If he was punished for no other reason than allegedly being overheard claiming that he had gotten a “certain person fired,” as Martin claimed on his Facebook page, then that’s a poor reason for sidelining a popular instructor.
Such a move only gives the school and district’s critics more fodder for accusing the district administration under Hubbard of being reactionary and encouraging a homophobic and unsafe atmosphere at Corona del Mar High.
Sadly, the brouhaha over “Rent” forever will be intertwined in Corona del Mar High lore with a vicious sideshow in which one of the high school musical’s performers, Hail Ketchum, was targeted in a Facebook video posted by a group of male students who threatened her with rape and murder.
None of those boys was expelled, although the district is supposed to enforce a zero-tolerance policy against students who make such threats.
That was the topic of last week’s editorial.
While we commend the district for finally issuing a written apology to Ketchum this month, the Daily Pilot won’t stop from keeping the pressure on district officials to ensure that no student is ever allowed to commit such a heinous act without being booted out.
So we are calling on the school board to hold Hubbard accountable by getting him to ensure — without any more glaring exceptions to the zero-tolerance policy — that he will keep the children who go to Newport-Mesa schools safe.
In November 2010, the seats now occupied by four of the board’s members — Karen Yelsey, Michael Collier, Judy Franco and Walt Davenport — will be up for election.
Until then, your constituents will be watching you to see how aggressively you hold Hubbard to that policy.
And finally, for the record, the mother of one of the boys has contacted us in recent days to complain that we never gave them and their parents a chance to tell their side of this story.
It had proved difficult for our reporters to obtain the boys’ names because the district had refused to release their names.
We have since pursued this mother’s invitation to interview her, but instead she has referred our reporter to her attorney, who has not been returning the reporter’s phone calls.
We also can now report that we have obtained the boys’ names through a court-certified transcript of what was said and who said what in the infamous video.
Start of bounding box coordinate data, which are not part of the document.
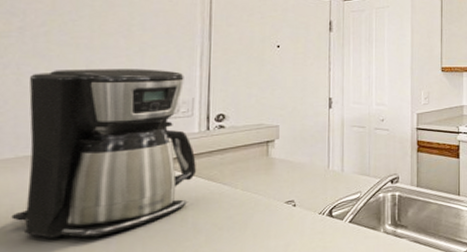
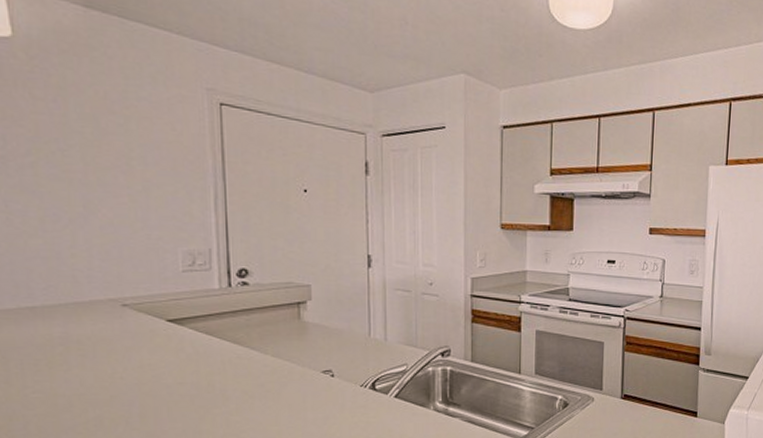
coffee maker: present [11,69,196,238] -> none [20,209,219,400]

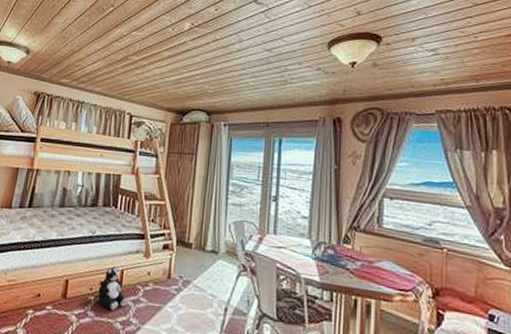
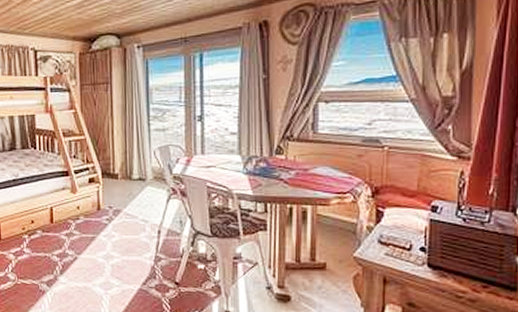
plush toy: present [97,266,129,310] -> none [31,205,62,245]

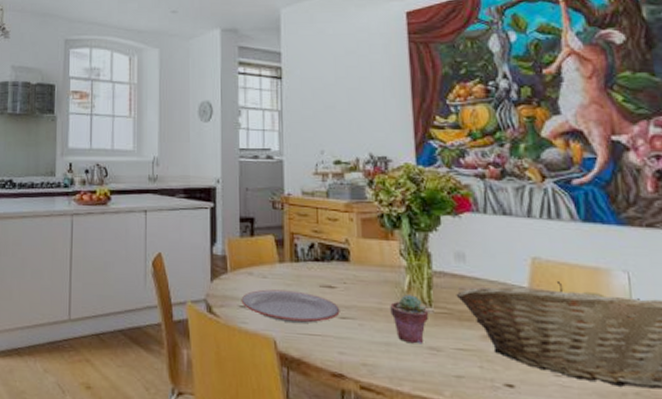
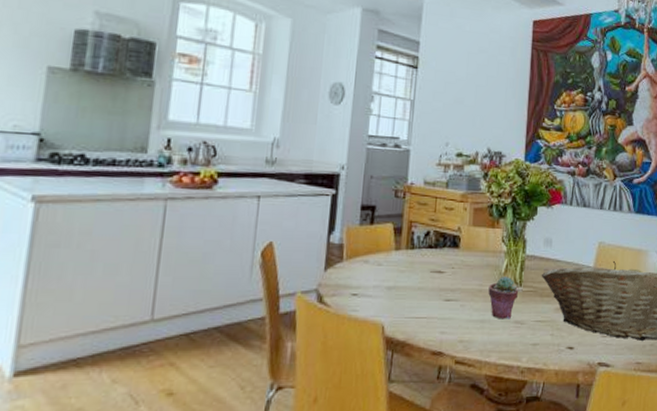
plate: present [241,289,340,324] -> none [354,276,446,308]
One of the lines delivered by the son of the woman who called us does not paint a pretty picture; he talks about taking “a sniper to her [Ketchum’s] forehead.”
Judging from this one snippet from the boys’ litany of profane and hateful invective, it’s hard to grasp how there could be another side to this story.
But, again, we welcome the opportunity to interview the boys and their parents so they can finally tell their side of the story.